[Available data]
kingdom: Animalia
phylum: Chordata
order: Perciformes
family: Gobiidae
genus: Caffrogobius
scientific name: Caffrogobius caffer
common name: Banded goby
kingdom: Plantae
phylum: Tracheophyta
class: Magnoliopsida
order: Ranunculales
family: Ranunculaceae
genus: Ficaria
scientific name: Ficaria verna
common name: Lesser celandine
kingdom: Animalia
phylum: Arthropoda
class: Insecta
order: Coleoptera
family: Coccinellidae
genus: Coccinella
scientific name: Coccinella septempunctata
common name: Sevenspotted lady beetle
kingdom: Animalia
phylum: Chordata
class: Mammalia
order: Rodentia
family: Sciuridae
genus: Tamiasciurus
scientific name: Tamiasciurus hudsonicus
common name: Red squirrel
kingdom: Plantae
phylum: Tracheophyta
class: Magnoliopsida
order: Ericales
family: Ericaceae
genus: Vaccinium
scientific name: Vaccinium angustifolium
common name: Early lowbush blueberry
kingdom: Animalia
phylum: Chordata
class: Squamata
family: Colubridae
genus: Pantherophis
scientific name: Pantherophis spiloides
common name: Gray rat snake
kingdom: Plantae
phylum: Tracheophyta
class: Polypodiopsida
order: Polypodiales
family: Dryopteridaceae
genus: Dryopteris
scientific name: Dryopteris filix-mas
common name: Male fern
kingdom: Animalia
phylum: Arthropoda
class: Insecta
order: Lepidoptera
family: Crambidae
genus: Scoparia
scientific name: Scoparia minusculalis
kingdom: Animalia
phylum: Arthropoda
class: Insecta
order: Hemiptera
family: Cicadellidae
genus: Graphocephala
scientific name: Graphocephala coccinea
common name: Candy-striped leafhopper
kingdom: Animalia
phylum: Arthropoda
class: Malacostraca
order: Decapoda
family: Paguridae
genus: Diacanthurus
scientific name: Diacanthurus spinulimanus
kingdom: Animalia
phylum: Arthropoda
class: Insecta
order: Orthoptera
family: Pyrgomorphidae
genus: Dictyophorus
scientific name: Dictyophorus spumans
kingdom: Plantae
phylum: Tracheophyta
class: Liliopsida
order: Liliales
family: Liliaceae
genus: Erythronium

[Directive]
Repeat these rows verbatim, every line from the first to the last, in the same order.

[Full output]
kingdom: Animalia
phylum: Chordata
order: Perciformes
family: Gobiidae
genus: Caffrogobius
scientific name: Caffrogobius caffer
common name: Banded goby
kingdom: Plantae
phylum: Tracheophyta
class: Magnoliopsida
order: Ranunculales
family: Ranunculaceae
genus: Ficaria
scientific name: Ficaria verna
common name: Lesser celandine
kingdom: Animalia
phylum: Arthropoda
class: Insecta
order: Coleoptera
family: Coccinellidae
genus: Coccinella
scientific name: Coccinella septempunctata
common name: Sevenspotted lady beetle
kingdom: Animalia
phylum: Chordata
class: Mammalia
order: Rodentia
family: Sciuridae
genus: Tamiasciurus
scientific name: Tamiasciurus hudsonicus
common name: Red squirrel
kingdom: Plantae
phylum: Tracheophyta
class: Magnoliopsida
order: Ericales
family: Ericaceae
genus: Vaccinium
scientific name: Vaccinium angustifolium
common name: Early lowbush blueberry
kingdom: Animalia
phylum: Chordata
class: Squamata
family: Colubridae
genus: Pantherophis
scientific name: Pantherophis spiloides
common name: Gray rat snake
kingdom: Plantae
phylum: Tracheophyta
class: Polypodiopsida
order: Polypodiales
family: Dryopteridaceae
genus: Dryopteris
scientific name: Dryopteris filix-mas
common name: Male fern
kingdom: Animalia
phylum: Arthropoda
class: Insecta
order: Lepidoptera
family: Crambidae
genus: Scoparia
scientific name: Scoparia minusculalis
kingdom: Animalia
phylum: Arthropoda
class: Insecta
order: Hemiptera
family: Cicadellidae
genus: Graphocephala
scientific name: Graphocephala coccinea
common name: Candy-striped leafhopper
kingdom: Animalia
phylum: Arthropoda
class: Malacostraca
order: Decapoda
family: Paguridae
genus: Diacanthurus
scientific name: Diacanthurus spinulimanus
kingdom: Animalia
phylum: Arthropoda
class: Insecta
order: Orthoptera
family: Pyrgomorphidae
genus: Dictyophorus
scientific name: Dictyophorus spumans
kingdom: Plantae
phylum: Tracheophyta
class: Liliopsida
order: Liliales
family: Liliaceae
genus: Erythronium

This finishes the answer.